Monday, December 29, 2008

Pan's Labyrinth


I went to see this movie as one of the first things I did when one of my best friends got out of prison. I had read about this movie quite often nearly two years before it was released, in Rue Morgue and Fangoria magazines.

It's a fairy tale (for grown-ups, as the tv spots say) about Ofelia, and her magical adventures with a faun who tells her she is a princess and gives her three tasks to complete before she can be reunited with her royal parents.

In reality, however, she has a family, albeit a broken one. Her mother, with child, has fallen very ill, and her step-father, a military Captain of the Spanish Civil War, is hunting refugees from the other side, who hide in the forest surrounding the cabin to which he has brought Ofelia and her mother.

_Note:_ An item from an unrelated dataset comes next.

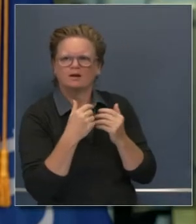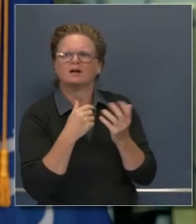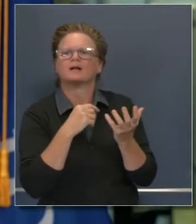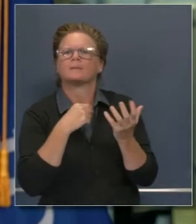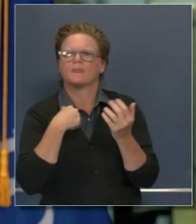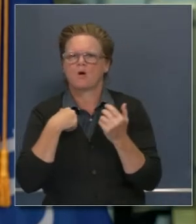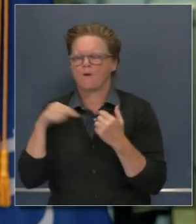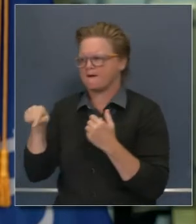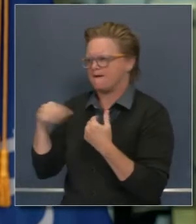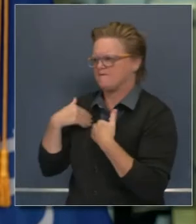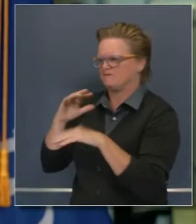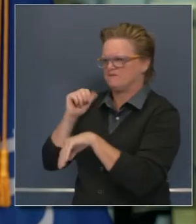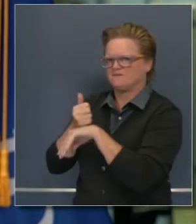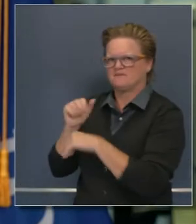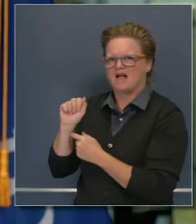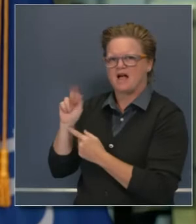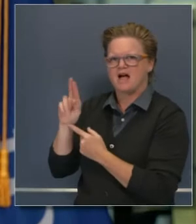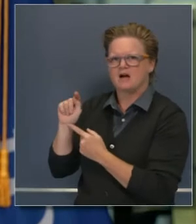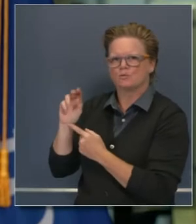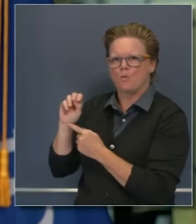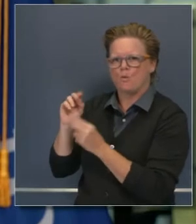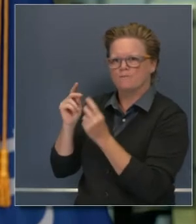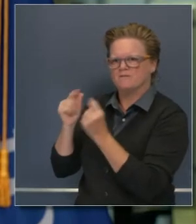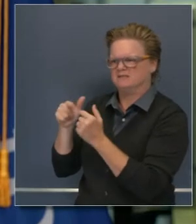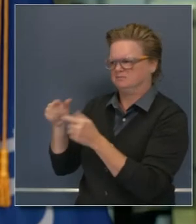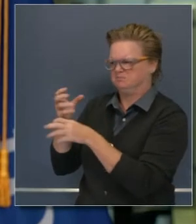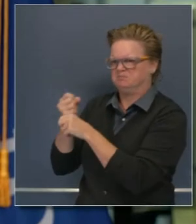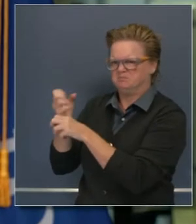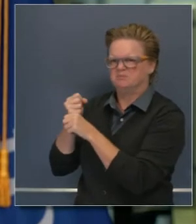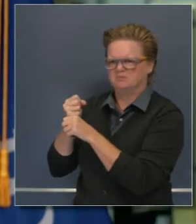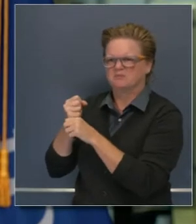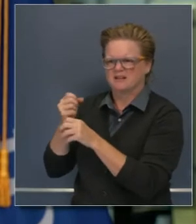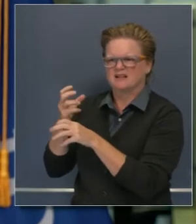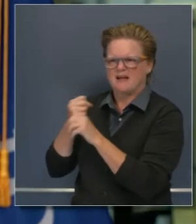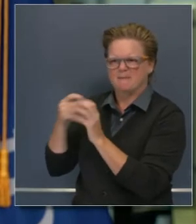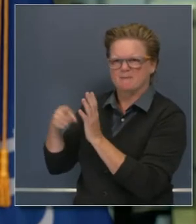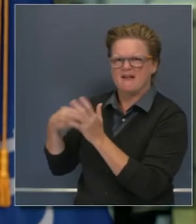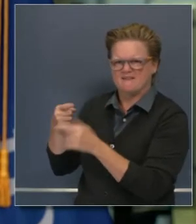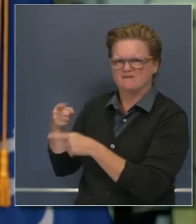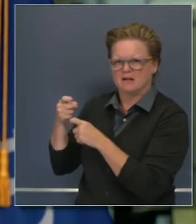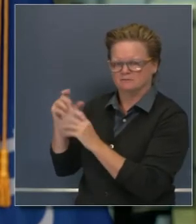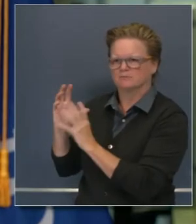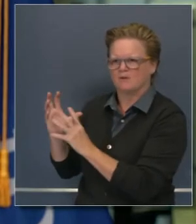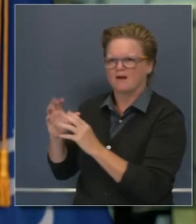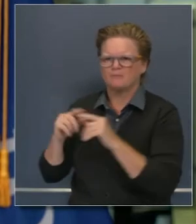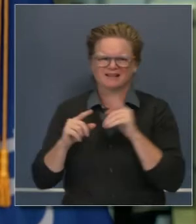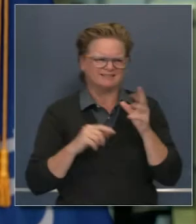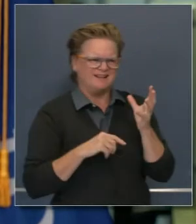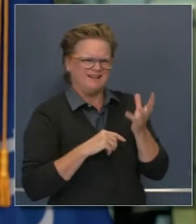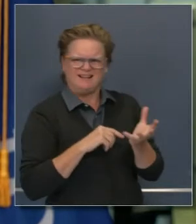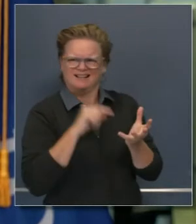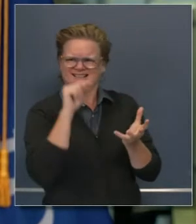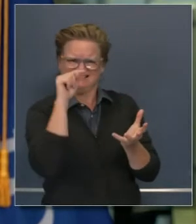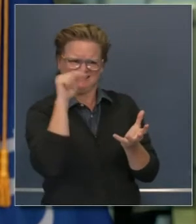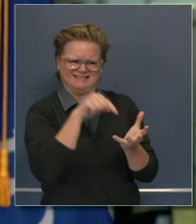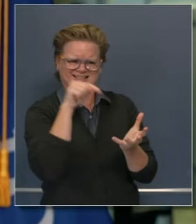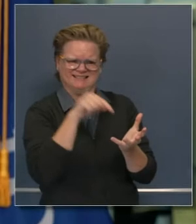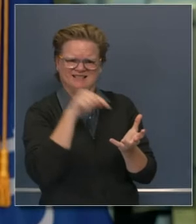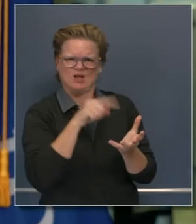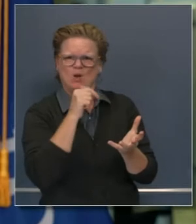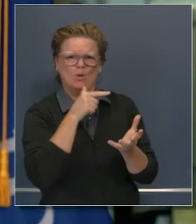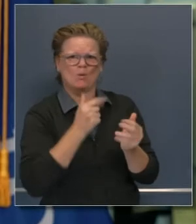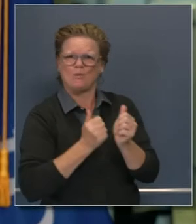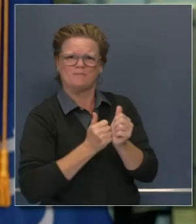manual. Eso hará posible ser pagados mucho más rápidamente, lo cual es excelente.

The film was anything but dull. It was extremely violent in a way Hollywood tries to avoid. And it was also brilliantly gorgeous, with amazing cinematography. The saddest part for me was the fact that it brought my own childhood fantasies to life, and made me long for them to come true, like I had then, and sometimes do now. I wanted it all to be real. And then BANG! the movie comes to a screeching halt that wraps it up phenomenally and quite sadly.

One thing I wanted in the end was the story Ofelia told about the lonely rose atop a dangerous mountain of death to make a second appearance, somehow giving her eternal life in her fantasy, which we will never know if she actually achieved.

Cinematography gets a 10/10. So does the story, characters (real and make-believe), and all that violence.